Feds Reopen Northern Minnesota to Mining Exploration! Are You Tired of Winning Yet?
The following article appeared in today’s edition of the Minneapolis Star Tribune, my own comments are in italics:
“The mining industry won a major victory in Minnesota Thursday, when the federal government lifted a controversial stay on minerals exploration in the area just outside the Boundary Waters Canoe Area Wilderness.
The decision opens hundreds of thousands of acres of federal forestlands in northern Minnesota to mining companies looking for copper, nickel and other metals — a step fiercely opposed by environmental advocates.
It is the second time the Trump administration has reversed a decision made under President Barack Obama to consider exceptional protections for the BWCA and the ecologically sensitive region from the potential impacts of industrial mining.”
In late 2017, federal regulators reinstated mining leases for one company, Twin Metals, that had been denied under the Obama administration.

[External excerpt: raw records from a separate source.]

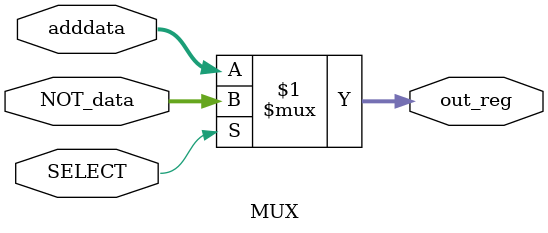
<source format=v>
`timescale 1ns / 1ps


module MUX
    # (    parameter N = 32)
    (output [N-1:0] out_reg, input [N-1:0] NOT_data, input [N-1:0] adddata, input SELECT);
    


    assign out_reg = SELECT ? NOT_data : adddata;
    
//    case(SELECT)
//        1'b0: assign out_reg = NOT_data;
//        1'b1: assign out_reg = adddata;
//        default: assign out_reg = 0;
//    endcase
    
    
endmodule

</source>
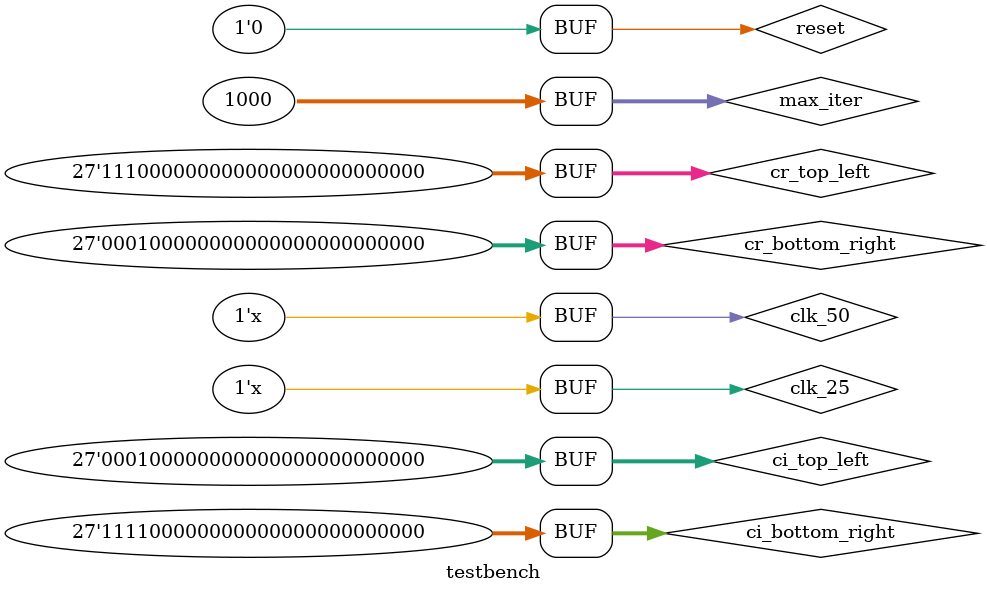
<source format=v>

`timescale 1ns/1ns
`include "/lab3_iterator_controller.v"


module testbench();
	
	reg clk_50, clk_25, reset;
	
	reg [31:0] index;

	reg  signed [26:0]  ci;
	reg  signed [26:0]  cr;
	reg         [31:0]  max_iter;


	wire        [31:0]  num_iter;
	wire        [9:0] single_x, single_y;
	wire   finished_array [24:0];
	wire done, fin_val;
	
	wire signed [26:0] ci_top_left, cr_top_left, ci_bottom_right, cr_bottom_right;
	
	assign cr_top_left =  -27'sh1000000;
	assign ci_top_left =  27'sh800000;
	assign ci_bottom_right = -27'sh800000;
	assign cr_bottom_right = 27'sh800000;


	//Initialize constants
	initial begin

		max_iter  = 31'd1000;
	end

	
	//Initialize clocks and index
	initial begin
		clk_50 = 1'b0;
		clk_25 = 1'b0;
		index  = 32'd0;
		//testbench_out = 15'd0 ;
	end
	
	//Toggle the clocks
	always begin
		#10
		clk_50  = !clk_50;
	end
	
	always begin
		#20
		clk_25  = !clk_25;
	end
	
	//Intialize and drive signals
	initial begin
		reset  = 1'b0;
		#10 
		reset  = 1'b1;
		#30
		reset  = 1'b0;
	end
	
	//Increment index
	always @ (posedge clk_50) begin
		index  <= index + 32'd1;
	end

	

	//Instantiation of Device Under Test
mandelbrot_iterator_controller #(.num_iterators(25)) lab3_arbiter (
	.clk    (clk_50),
	.reset  (reset),
	.iter_sel (1'b0),
	.max_iter (max_iter),
	.zoom_factor (0),
	.cr_top_left (cr_top_left),
	.ci_top_left (ci_top_left),
	.cr_bottom_right (cr_bottom_right),
	.ci_bottom_right (ci_bottom_right),
	.ci_incr(27'h8888), 
	.cr_incr(27'h9999),
	//.finished_array  (finished_array),
	.fin_val         (fin_val),
	.single_num_iter (num_iter),
	.single_x (single_x),
	.single_y (single_y)

);
	

	
endmodule


</source>
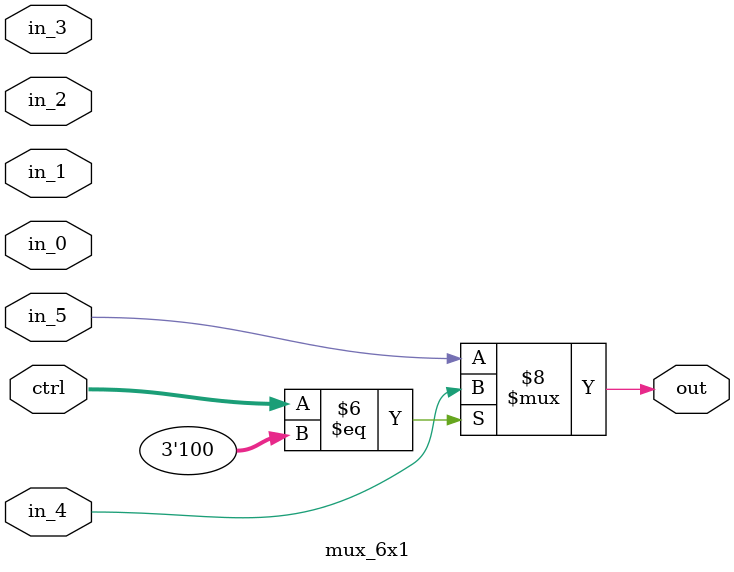
<source format=sv>
module  mux_6x1(
input  logic  in_0      , // Mux first input
input  logic  in_1     , // Mux Second input
input  logic  in_2     , // Mux Second input
input  logic  in_3     , // Mux Second input
input  logic  in_4     , // Mux Second input
input  logic  in_5     , // Mux Second input
input[0:2]  ctrl,

output logic out      // Mux output
);

always_comb 
begin

	if(ctrl == 0) begin 
		out = in_0;
	end
	
	if(ctrl == 1) begin 
		out = in_1;
	end
	
	if(ctrl == 2) begin 
		out = in_2;
	end
	
	if(ctrl == 3) begin 
		out = in_3;
	end
	
	if(ctrl == 4) begin 
		out = in_4;	
	end 
	
	else begin
		out = in_5; 
	end	
end 
endmodule 
</source>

In the decision announced Thursday morning, they have halted an ongoing environmental review by the U.S. Forest Service to determine whether mining is an appropriate activity for the ecologically sensitive area around the BWCA.
Let’s not forget the mineral leases for this area were denied in the lame-duck portion of Obama’s presidency. Then-President Obama also imposed a slew of other regulations designed to throw roadblocks in front of natural resource development projects like the Dakota Access and Keystone XL Pipelines, and coal mining projects.
Mining exploration will be allowed on all 234,000 acres of U.S. Forest land in northern Minnesota.
“We must put our national forests to work for the taxpayers to support local economies and create jobs,” said U.S. Secretary of Agriculture Sonny Perdue, who oversees the U.S. Forest Service. “We can do these two things at once: protect the integrity of the watershed and contribute to economic growth and stronger communities.”
The decision was immediately denounced by Minnesota environmental advocates.
“The administration ignored science and facts, and clearly did not complete a promised study on the social, economic and environmental harm that sulfide-ore copper mining would do to America’s most popular wilderness,” the Campaign to Save the Boundary Waters said in a written statement. “There is no indication the required environmental assessment was ever completed, nor was it ever put out for public comment, which is normal practice.”
We’ve reached a point where science and facts support the conclusion that mining can be done in a way that protects the environment. It seems like the anti-mining folks are choosing to ignore the sciences of engineering, chemistry, and hydrogeology as they continue to drum up fear about mining in Minnesota.
The environmental review was initiated by Minnesota advocacy groups, which petitioned the federal government to remove those public lands from leasing — a level of protection similar to that granted to other nationally significant places like the Grand Canyon.
Last year the Forest Service held several public meetings and solicited public comment for months on the question. After that, it initiated an environmental review that was underway until Thursday.
The U.S. Department of Agriculture said that over the last 15 months, the Forest Service has conducted a thorough review of this issue and listened to thousands of citizens.